=== Exercise requirements ===
Pull each line holding the word "filterUnits" from the data.

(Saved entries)
>>>

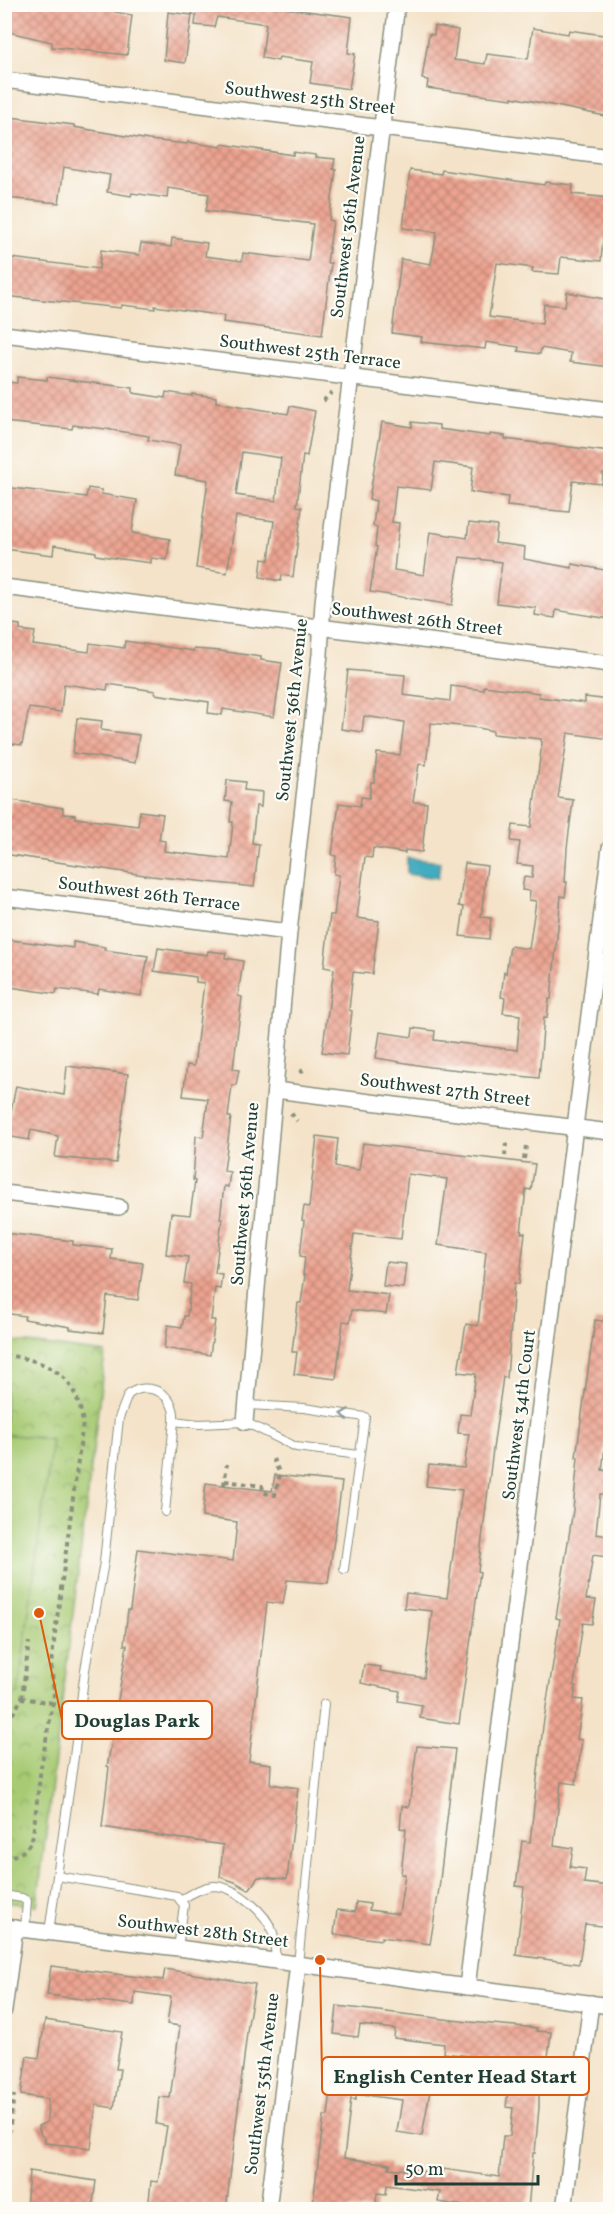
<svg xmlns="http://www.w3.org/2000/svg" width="615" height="2214" viewBox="0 0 615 2214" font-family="Vollkorn,serif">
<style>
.park{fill:url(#park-crowns);stroke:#638454;stroke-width:1.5}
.garden{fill:#a7ca73;stroke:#638454;stroke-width:1.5}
.water{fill:#40acbf;stroke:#30747a;stroke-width:1.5}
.building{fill:url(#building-cross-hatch);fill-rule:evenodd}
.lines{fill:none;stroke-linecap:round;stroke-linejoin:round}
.service-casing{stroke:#8a907e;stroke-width:10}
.minor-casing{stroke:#8a907e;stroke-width:18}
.path{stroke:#8a907e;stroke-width:4;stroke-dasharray:4.5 4.5;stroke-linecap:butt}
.service{stroke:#fff;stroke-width:8}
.minor{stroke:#fff;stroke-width:15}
.oneway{stroke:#8f9e9a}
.labels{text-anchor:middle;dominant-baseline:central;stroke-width:4.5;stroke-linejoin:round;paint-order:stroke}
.street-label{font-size:18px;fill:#1f3d34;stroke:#fdfcf7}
.leader{fill:none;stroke:#de580e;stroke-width:2}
.callout-dot{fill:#de580e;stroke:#fdfcf7;stroke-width:2}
.callout{fill:#fdfcf7;stroke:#de580e;stroke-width:2}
.callout-label{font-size:20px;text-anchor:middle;font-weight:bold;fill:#1f3d34}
</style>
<defs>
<pattern id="park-crowns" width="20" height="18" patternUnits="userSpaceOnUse" patternTransform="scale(1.5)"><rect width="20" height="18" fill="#a7ca73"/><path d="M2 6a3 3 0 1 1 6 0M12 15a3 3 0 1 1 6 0" fill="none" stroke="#87a55f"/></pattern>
<pattern id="building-cross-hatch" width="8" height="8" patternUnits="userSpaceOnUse" patternTransform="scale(1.5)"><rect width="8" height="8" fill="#eda390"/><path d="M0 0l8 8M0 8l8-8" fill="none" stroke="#bf8676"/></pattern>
</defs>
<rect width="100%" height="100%" fill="#fdfcf7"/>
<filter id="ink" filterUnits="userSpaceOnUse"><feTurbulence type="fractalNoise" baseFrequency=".0167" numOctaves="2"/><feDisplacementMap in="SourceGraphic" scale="12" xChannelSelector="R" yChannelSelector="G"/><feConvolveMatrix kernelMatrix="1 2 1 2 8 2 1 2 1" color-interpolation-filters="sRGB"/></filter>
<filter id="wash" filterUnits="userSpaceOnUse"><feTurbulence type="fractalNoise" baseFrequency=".008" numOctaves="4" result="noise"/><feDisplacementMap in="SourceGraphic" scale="24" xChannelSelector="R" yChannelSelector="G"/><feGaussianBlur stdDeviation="1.35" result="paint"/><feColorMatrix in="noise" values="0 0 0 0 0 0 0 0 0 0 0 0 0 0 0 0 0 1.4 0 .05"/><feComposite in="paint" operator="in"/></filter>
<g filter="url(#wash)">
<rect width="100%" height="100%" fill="#f4e3c9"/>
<path class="park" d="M5,1340L105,1353L37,1906L5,1902Z"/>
<path class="garden" d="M5,1434L52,1440L18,1692L5,1704Z"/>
<path class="water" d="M407,858L440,862L438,878L407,874Z"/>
<g id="blocks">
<g class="building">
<path d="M4,4H116L115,12L132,15L127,55L52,47V42L4,31Z"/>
<path d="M193,4H253L352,17L348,53L355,54L349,89L310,83L313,62L279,57L278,61L262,58L266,24L217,17L214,27L195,25L196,15L192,14Z"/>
<path d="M168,12L192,15L185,63L164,60Z"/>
<path d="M435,26L458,30L454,60L485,64L487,54L528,59L533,28L568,34L569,30L610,36V117L512,97V99L427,88L428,80L422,79L429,34L434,35Z"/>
<path d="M10,117L74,125V127L149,140L187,144L188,142L221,147L222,144L293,155V152L316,155L315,157L335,159L333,169L336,170L329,220L333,221L327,263H331L322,335L223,322L224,316L155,306V309L122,305L121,308L4,296V257L99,269L101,250L139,255L141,243L171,247L172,238L207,243L205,256L242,261L243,253L308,261L313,224L206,211L209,194L168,188L167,198L132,193L131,196L107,192L110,175L64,167L59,203L5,198L11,154H5Z"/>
<path d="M410,170L441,174L442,170L544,185L545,182L573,185L572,194L610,198V241L603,239L601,261L561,257L559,274L532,272L533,268L497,263L489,317L542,324L544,304L565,306L567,292L610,300V367L570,362L571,353L541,348L540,354L518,351L519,347L486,342L485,349L421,342L422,337L392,333L401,259L431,264L437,232L403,228Z"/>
<path d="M17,377L47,380V377L133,388V393L165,398L166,392L192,396V394L216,397V402L288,414L290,406L315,411L307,456L303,455L297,506L302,507L293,577L282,575L281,581L260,577L262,559L269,560L274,521L236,516L227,573L196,568L208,480L175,475L180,445L148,440L149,436L106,429L73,425L72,429L4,422V382L17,383ZM242,452L281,458L276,501L236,495Z"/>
<path d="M382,422L412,427V422L439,425V429L490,436V434L505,436V439L610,452V474L603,473L602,484L573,481L569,512L507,506L508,497L470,492L473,467L435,462L431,490L396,486L392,522L399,523L394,570L424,575L430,532L467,538L469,523L497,526L495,543L525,547L524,559L572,568V564L610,571V619L556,610L555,618L535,615L536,608L497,603L502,562L460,557L452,605L370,592L377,547L375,546L377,527L373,526L376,501L369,499Z"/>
<path d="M4,487L86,497L88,488L102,490L101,494L137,500L132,533L170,539L167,560L151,558V563L121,559L96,555V552L54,545L53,555L4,549Z"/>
<path d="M4,623L20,625V630L35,632L33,645L89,652L90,643L124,648L125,641L193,651L194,649L220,651L261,657V660L282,663L274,717L223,709L222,715L208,713L209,702L155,694V691L108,684L107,690L64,684L61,712L29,708L22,745L4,743Z"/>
<path d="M348,670L405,675L403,695L450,701L451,686L484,690V686L539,693V697L585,703V697L610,700V739L568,733L558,798L573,800L567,848L565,882H567L565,897L561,896L551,999H549L547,1018L544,1017L539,1078L430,1067L376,1058L380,1032L412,1037L413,1028L435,1031L434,1040L517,1050L520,1015L503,1013L505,998L501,997L504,972L506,973L510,946L529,949L536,901L529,900L530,891L522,890L524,877L532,878L533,866L517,864L520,842L511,841L513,825L531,827L542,743L541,739L493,734V731L479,728L431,723L426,765L419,764L413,802L427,803L422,852L405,850V853L373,848L372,858L365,857L357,918L379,921L372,974L353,972L349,1010L352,1011L347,1055L322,1052L334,969L324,967L330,915H334L339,875L334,874L336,856L332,855L339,803L360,806L361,797L369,798L371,782H374L377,753L400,755L404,722L364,716L362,732L341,729Z"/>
<path d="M77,718L102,721L101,730L139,735L135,763L73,753Z"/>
<path d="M227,780L245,782L244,790L262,792L261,807L256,806L252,843L259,844L254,887L151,876L4,854V815L9,816L11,800L63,808V814L75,815V818L138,826L140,811L163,814L159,840L165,841L164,851L229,859L233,822H230L232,802L225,801Z"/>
<path d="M465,863L487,866L481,917L491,918L489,939L460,936L464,907L459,906Z"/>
<path d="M4,939L73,948V942L105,947L104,950L148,956L141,996L99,989L98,994L57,989L56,994L4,986Z"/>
<path d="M158,948L207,955L208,951L226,953L225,958L243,961L238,996L242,997L233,1069L239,1070L236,1085H232L228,1117H231L224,1171L230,1172L228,1187L224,1186L220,1219H222L215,1273L222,1274L220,1289L215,1288L211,1320H215L210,1355L164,1348L168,1325L182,1327L184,1316H187L191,1284L184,1283L188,1257L166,1254L171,1213L190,1215L195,1181L193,1180L196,1136L203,1137L208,1099L183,1096L187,1065L194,1066L204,983L196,982V977L154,971Z"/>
<path d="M67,1066L128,1074L116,1163L55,1157L58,1136L31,1130L29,1140L6,1136L16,1086L64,1095Z"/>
<path d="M317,1136L338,1139L335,1167L359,1170L363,1143L535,1164L531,1190L526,1189L521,1233H525L519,1284L514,1283L507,1378L503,1377L493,1449L478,1571L480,1572L459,1724L420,1718L422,1705L398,1701L400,1691L361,1683L364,1665L381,1667L380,1671L424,1678L432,1611L404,1608L406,1593L447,1598L462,1490L426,1486L429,1465L464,1468L469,1434L458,1433L460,1414L470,1415L476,1374L458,1372L466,1324L478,1326L486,1252L438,1245L447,1179L408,1174L401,1239L354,1234L347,1290L389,1295L386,1314L352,1310L350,1322L343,1321L336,1379L294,1374L297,1352H292L298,1303H301L305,1275H303L305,1257L300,1256L304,1221L302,1220L304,1206L309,1207Z"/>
<path d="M4,1233L73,1241V1245L112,1249L111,1259L143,1263L138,1300L107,1296L103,1333L70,1329V1327L24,1319L25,1316L4,1313Z"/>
<path d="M386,1262L406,1264L403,1288L383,1286Z"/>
<path d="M595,1320L610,1322V1409L602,1470L610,1471V1495L600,1494L596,1534L610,1536L607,1557L593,1555L586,1599L596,1600L592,1624L583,1623L574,1685L576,1686L574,1699L583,1700L577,1739L582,1740L576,1784L561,1782L554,1845L573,1848L570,1867L586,1869L584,1883L610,1886V1927L585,1924L579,1964L516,1955L524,1887L516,1886L522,1841L530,1842L543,1726L560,1619L556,1618L573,1510L578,1457H576Z"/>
<path d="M275,1475L342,1482L328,1583L287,1580L283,1604L267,1602L249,1761L271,1764L270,1784L298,1788L287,1879L258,1877L249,1890L235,1882L220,1877L223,1845L102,1827L109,1767L107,1766L119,1706H117L127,1645H124L128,1610H130L138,1549L233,1561L237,1522L202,1517L206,1483L272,1491Z"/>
<path d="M417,1746L455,1749L439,1889L430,1944L382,1937L381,1940L334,1934L337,1910L355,1912L356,1902L370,1904L369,1910L399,1914L405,1874H401L406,1829L400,1828L402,1806L409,1807Z"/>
<path d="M51,1966L163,1980L165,1969L255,1984L248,2024L226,2210L196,2207L195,2210H148L151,2181L158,2182L167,2126L156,2124L159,2097L170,2098L180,2026L167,2024L171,1997L135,1992L134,2005L47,1995Z"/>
<path d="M337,2006L469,2022L537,2028L536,2031L551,2032L548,2057L543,2056L539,2095V2107L535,2153H533L528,2210H490L438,2202L440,2192L387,2185L386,2194L377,2193L375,2210H312L324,2116H328L333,2072L375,2077L376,2072L432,2080L422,2136L397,2132L402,2100L356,2094V2100L351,2099L344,2158L390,2164L389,2168L442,2174L443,2169L499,2177L503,2136H510L513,2108L506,2107L510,2076L502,2075L503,2066L470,2062V2056L443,2053L444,2044L394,2038L395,2029L360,2025L358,2037L334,2034Z"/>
<path d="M45,2020L122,2032L116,2069H120L114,2108L96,2105L91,2148L45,2143V2138L41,2135L38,2126L47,2122L48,2099L21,2095L27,2056L39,2058Z"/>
<path d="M29,2171L96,2181L92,2210H26Z"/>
</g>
</g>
</g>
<g filter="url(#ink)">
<use href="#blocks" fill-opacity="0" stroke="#8a907e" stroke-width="1.5"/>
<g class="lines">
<g class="service-casing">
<g id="service">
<path d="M247,1405L304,1408L365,1417L344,1569"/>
<path d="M165,1512L174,1421L199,1424L245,1422L296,1447L359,1455"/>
<path d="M57,1876L177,1896L184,1905L178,1948"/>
<path d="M4,1895L22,1898L27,1901L25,1930"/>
<path d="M180,1900C191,1894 201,1887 214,1886C235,1886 267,1913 273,1933C275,1942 275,1952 276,1961"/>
<path d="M49,1932L74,1757L85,1670L104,1562L119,1418L128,1395C147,1379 177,1394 174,1421"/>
<path d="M298,1964L324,1704"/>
</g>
</g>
<g class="minor-casing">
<g id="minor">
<path d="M4,80L610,157"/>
<path d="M4,334L610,410"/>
<path d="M4,587L610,664"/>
<path d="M4,897L289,932"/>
<path d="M275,1090L610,1132"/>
<path d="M4,1193L119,1207"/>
<path d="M245,1422L289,932L320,654L323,602L397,4"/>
<path d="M4,1927L178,1948L610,2006"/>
<path d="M467,1987L610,848"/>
<path d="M4,2010L15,1928"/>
<path d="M268,2210L298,1964"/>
<path d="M564,2210L591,2003"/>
</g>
</g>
<g class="path">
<path d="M329,348L337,360"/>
<path d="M323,401L332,392"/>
<path d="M300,1073L306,1067"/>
<path d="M291,1113L297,1121"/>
<path d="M505,1156L506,1143"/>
<path d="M524,1159L526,1146"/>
<path d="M4,1355C50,1361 76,1374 83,1423L51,1664L54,1693L53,1703L41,1767L33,1835C29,1850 20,1856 4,1857"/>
<path d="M225,1481L262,1486L264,1493L275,1495L280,1474L273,1459"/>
<path d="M224,1485L227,1464"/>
<path d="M22,1698L29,1642"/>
<path d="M4,1714L12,1715L22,1698L53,1703"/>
<path d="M4,2169L14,2095"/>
</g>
<use href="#service" class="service"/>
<use href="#minor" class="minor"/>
</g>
<defs><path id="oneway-chevron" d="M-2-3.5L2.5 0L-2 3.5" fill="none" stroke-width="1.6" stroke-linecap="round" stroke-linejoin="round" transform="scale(1.5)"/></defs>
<use class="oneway" href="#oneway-chevron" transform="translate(345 1414) rotate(-172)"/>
</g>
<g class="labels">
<g class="street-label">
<text transform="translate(310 99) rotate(7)">Southwest 25th Street</text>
<text transform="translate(349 227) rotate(-83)">Southwest 36th Avenue</text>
<text transform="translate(310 353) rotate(7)">Southwest 25th Terrace</text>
<text transform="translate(417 620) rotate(7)">Southwest 26th Street</text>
<text transform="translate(293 710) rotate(-84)">Southwest 36th Avenue</text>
<text transform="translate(149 895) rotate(7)">Southwest 26th Terrace</text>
<text transform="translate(445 1091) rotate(7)">Southwest 27th Street</text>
<text transform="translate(246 1194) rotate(-85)">Southwest 36th Avenue</text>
<text transform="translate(520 1415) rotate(-83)">Southwest 34th Court</text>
<text transform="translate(203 1932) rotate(7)">Southwest 28th Street</text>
<text transform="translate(263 2084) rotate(-83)">Southwest 35th Avenue</text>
</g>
</g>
<path class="leader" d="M39 1613L62 1720M320 1960L322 2076"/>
<g class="callout-dot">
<circle cx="39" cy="1613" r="6"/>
<circle cx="320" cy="1960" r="6"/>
</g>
<g class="callout">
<rect x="62" y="1701" width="150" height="38" rx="6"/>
<rect x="322" y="2057" width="267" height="38" rx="6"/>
</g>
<g class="callout-label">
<text x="137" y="1727">Douglas Park</text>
<text x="455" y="2083">English Center Head Start</text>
</g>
<rect width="615" height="2214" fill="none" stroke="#fdfcf7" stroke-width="24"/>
<path d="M396 2175v9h142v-9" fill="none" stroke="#1f3d34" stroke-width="3"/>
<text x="405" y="2175" font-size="18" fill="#1f3d34" stroke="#fdfcf7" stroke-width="4.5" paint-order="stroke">50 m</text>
</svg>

<<<

=== Result of the task ===
<filter id="ink" filterUnits="userSpaceOnUse"><feTurbulence type="fractalNoise" baseFrequency=".0167" numOctaves="2"/><feDisplacementMap in="SourceGraphic" scale="12" xChannelSelector="R" yChannelSelector="G"/><feConvolveMatrix kernelMatrix="1 2 1 2 8 2 1 2 1" color-interpolation-filters="sRGB"/></filter>
<filter id="wash" filterUnits="userSpaceOnUse"><feTurbulence type="fractalNoise" baseFrequency=".008" numOctaves="4" result="noise"/><feDisplacementMap in="SourceGraphic" scale="24" xChannelSelector="R" yChannelSelector="G"/><feGaussianBlur stdDeviation="1.35" result="paint"/><feColorMatrix in="noise" values="0 0 0 0 0 0 0 0 0 0 0 0 0 0 0 0 0 1.4 0 .05"/><feComposite in="paint" operator="in"/></filter>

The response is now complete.